С ним рядом я чувствовал себя, если коротко определить, в полной безопасности. Есть люди, с которыми опасно, от которых неизвестно чего ждать. Они могут взорваться, если ты, по их мнению, что-нибудь не так скажешь. С такими ты в напряжении, как в окопе. С Петей Щербаковым всегда было спокойно и хорошо: если ты ошибешься, сглупишь, если даже погладишь его не по шерстке — он воспримет это нормально, по-человечески. При своем мужланистом виде он был глубинно интеллигентным человеком, мягким и добрым. Жаль, что в кино его использовали, несколько ограничивая его возможности, загоняя в определенный типаж и тем укорачивая амплитуду его творческих возможностей. Его талант особенно проявлял себя в театре. Но у актерской работы в театре мотыльковый век…

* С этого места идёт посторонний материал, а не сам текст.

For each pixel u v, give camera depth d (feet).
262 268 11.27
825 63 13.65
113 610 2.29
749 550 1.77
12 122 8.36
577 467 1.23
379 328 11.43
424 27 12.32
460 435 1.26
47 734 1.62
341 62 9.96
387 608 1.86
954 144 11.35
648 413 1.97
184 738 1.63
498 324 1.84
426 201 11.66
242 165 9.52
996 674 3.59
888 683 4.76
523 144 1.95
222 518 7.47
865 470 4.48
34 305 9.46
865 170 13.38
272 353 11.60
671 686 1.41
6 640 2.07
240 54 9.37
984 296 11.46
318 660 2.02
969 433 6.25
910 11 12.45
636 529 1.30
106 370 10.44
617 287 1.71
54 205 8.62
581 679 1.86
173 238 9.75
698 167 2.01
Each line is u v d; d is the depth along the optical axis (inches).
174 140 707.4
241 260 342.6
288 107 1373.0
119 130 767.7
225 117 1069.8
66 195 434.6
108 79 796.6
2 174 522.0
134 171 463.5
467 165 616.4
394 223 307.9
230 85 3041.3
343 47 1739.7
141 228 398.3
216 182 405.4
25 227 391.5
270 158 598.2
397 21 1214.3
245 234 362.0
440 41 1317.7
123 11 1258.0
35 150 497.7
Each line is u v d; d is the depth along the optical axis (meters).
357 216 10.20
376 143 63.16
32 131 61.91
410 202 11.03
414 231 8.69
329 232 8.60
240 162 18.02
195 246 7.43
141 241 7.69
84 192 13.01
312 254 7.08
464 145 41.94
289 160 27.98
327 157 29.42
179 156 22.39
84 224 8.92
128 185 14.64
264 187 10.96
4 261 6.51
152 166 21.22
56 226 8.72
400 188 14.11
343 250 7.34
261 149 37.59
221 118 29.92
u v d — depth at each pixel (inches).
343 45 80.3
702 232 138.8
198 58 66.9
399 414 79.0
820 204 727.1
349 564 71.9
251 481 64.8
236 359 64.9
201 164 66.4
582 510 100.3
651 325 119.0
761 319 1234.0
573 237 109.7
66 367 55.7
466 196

Когда бы и где ни зазвучала песня «Комсомольцы-добровольцы», мне всегда вспоминаются съемки в настоящей метростроевской шахте, спуск в нее в какой-то бадье, колдовски прелестные весенние Сокольники, дух дружбы и доброжелательства, который царил в нашей группе.
Сегодня мне видно, что многое в «Добровольцах» наивно, видно, какие мы там зеленые и неопытные. Но лиризм и искренность фильма и сейчас, мне кажется, трогают многие сердца, как и полюбившиеся народу песни на музыку Марка Фрадкина. Кому не взгрустнется над этой: «А годы летят, наши лучшие годы летят. И некогда нам оглянуться назад».
Много воды с тех пор утекло, кто-то ушел уже навсегда. Но кино. Оно сохранило нам и лично мне товарищей наших. И Петю Щербакова. И Леню Быкова. А с ними и нашу боевую юность.
Годы молодости. Тот критический период жизни, когда каждый шаг решает судьбу, когда собираешь для него все свои силы. Роль, которую играешь, или фильм, который снимаешь, могут стать первой ступенькой лестницы вверх или началом падения. Жизнь тогда существует между «да» и «нет». Нейтралитета быть не может. И все впервые — как первая любовь.
В конце пятидесятых годов я снялся в картине «Дом, в которой я живу». В картине трепетной, взволнованной и целомудренной. Она имела настоящий, без подтасовки, успех и у нас и за рубежом. И сейчас, когда прошло так много лет со времени ее создания, она сохраняет свою чистоту и нравственную ценность.
Ее делали Лев Кулиджанов и Яков Сегель — люди, принадлежащие к особому поколению. Молодые, они уже имели опыт войны, а потому понимали, что значит спокойствие мира, из чего складывается простое человеческое счастье. Они снимали картину, как и жили, — между «да» и «нет». В этом смысле они были максималисты.
Вспоминаю, как снимался один из эпизодов, где участвовал мой герой Дмитрий Каширин. Так работать, думаю, вряд ли кто стал бы теперь.
В фильме есть сцена, когда Дмитрий Каширин читает записку от жены. Жена пишет, что уходит от него, а в это время по радио передают, что началась война… Режиссеры решили, что здесь надо дать крупным планом лицо Каширина, на котором проступает пот, настоящий живой пот человеческого напряжения, переживания. Оценят это или нет, об этом тогда не думали. Все должно быть по-настоящему прежде всего для нас, тех, кто делал фильм.
Отдуваться в буквальном смысле пришлось мне: я должен был пить липовый чай. Сколько чайников я его выпил, сказать не берусь — я просто ошалел тогда от этого чая.